La danza dei dervisci giranti (il Semà dei Mevlevi)

Comune di Pistoia, Sala Sinodale - martedì 6 luglio 1999, ore 18.00
Conferenza del prof dott Gabriele Mandel:

Il Semà (o danza mistica dei dervisci giranti) è il dhikr rituale dei Mevlevi, i sufi della Confraternita fondata da Jalâl âlDîn Rûmî, detto Mevlana (nostro Maestro). I sufi, o dervisci, sono i mistici dell’Îslâm. Trovo quindi necessario citare alcuni versetti del Corano per chiarire, in breve, i caratteri dell’Îslâm; e aggiungerò naturalmente alcuni cenni sui sufi e su Rûmî, per poter infine parlare dei significati essoterici ed esoterici del Semà.
L’Îslâm è contenuto nel Corano, e tutto ciò che non è coranico o è contrario al Corano non è Îslâm. Dice il Corano: (2ª177) La religiosità non consiste nel volgere il vostro volto verso oriente o verso occidente. La religiosità consiste [...] nel dare dei propri beni ai parenti, agli orfani, agli indigenti, ai viaggiatori, ai mendicanti, e per la liberazione degli schiavi; nell’osservare la preghiera, nel versare l’elemosina legale. Sono caritatevoli quelli che rimangono fedeli agli impegni assunti, che sono perseveranti nelle avversità, nel dolore e nel momento del pericolo. Ecco le genti sincere.
----------------------------------------
### Esercizi
• A. Rispondi in base al testo sul Semà:
(i) In quale sala si tiene la conferenza?
(ii) Chi ha fondato la Confraternita dei Mevlevi?
(iii) Secondo il versetto 2ª177, in che cosa non consiste la religiosità?
• B. Nel testo sul Semà, elenca tutte le categorie di persone a cui, secondo il versetto coranico citato, si danno i propri beni.
Le voci raccolte non servono per svolgere gli esercizi.

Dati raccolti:
----------------------------------------
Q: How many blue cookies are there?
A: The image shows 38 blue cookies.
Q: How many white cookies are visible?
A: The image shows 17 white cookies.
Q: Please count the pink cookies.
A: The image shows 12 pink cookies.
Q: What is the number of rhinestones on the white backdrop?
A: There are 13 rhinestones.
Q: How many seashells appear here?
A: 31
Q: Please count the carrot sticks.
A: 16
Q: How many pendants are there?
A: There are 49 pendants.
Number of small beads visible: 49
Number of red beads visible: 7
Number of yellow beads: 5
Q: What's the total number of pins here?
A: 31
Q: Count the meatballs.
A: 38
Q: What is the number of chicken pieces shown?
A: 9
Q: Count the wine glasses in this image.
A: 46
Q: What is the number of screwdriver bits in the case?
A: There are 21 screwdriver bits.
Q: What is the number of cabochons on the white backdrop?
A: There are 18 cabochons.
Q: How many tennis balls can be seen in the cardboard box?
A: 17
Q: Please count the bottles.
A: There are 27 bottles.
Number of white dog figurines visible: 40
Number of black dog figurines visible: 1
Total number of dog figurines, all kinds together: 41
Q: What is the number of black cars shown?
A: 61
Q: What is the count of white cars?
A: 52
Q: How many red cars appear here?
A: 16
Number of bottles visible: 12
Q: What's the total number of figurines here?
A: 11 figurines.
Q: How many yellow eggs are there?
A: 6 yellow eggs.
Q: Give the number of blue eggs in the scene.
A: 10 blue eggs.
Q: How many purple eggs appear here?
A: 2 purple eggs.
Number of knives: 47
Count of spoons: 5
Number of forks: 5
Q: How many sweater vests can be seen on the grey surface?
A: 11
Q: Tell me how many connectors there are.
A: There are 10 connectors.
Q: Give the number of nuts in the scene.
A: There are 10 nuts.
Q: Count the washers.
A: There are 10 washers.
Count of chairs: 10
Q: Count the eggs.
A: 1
----------------------------------------
### Risultati
• A.
(i) Nella Sala Sinodale del Comune di Pistoia.
(ii) Jalâl âlDîn Rûmî, detto Mevlana.
(iii) Nel volgere il proprio volto verso oriente o verso occidente.

• B. parenti, orfani, indigenti, viaggiatori, mendicanti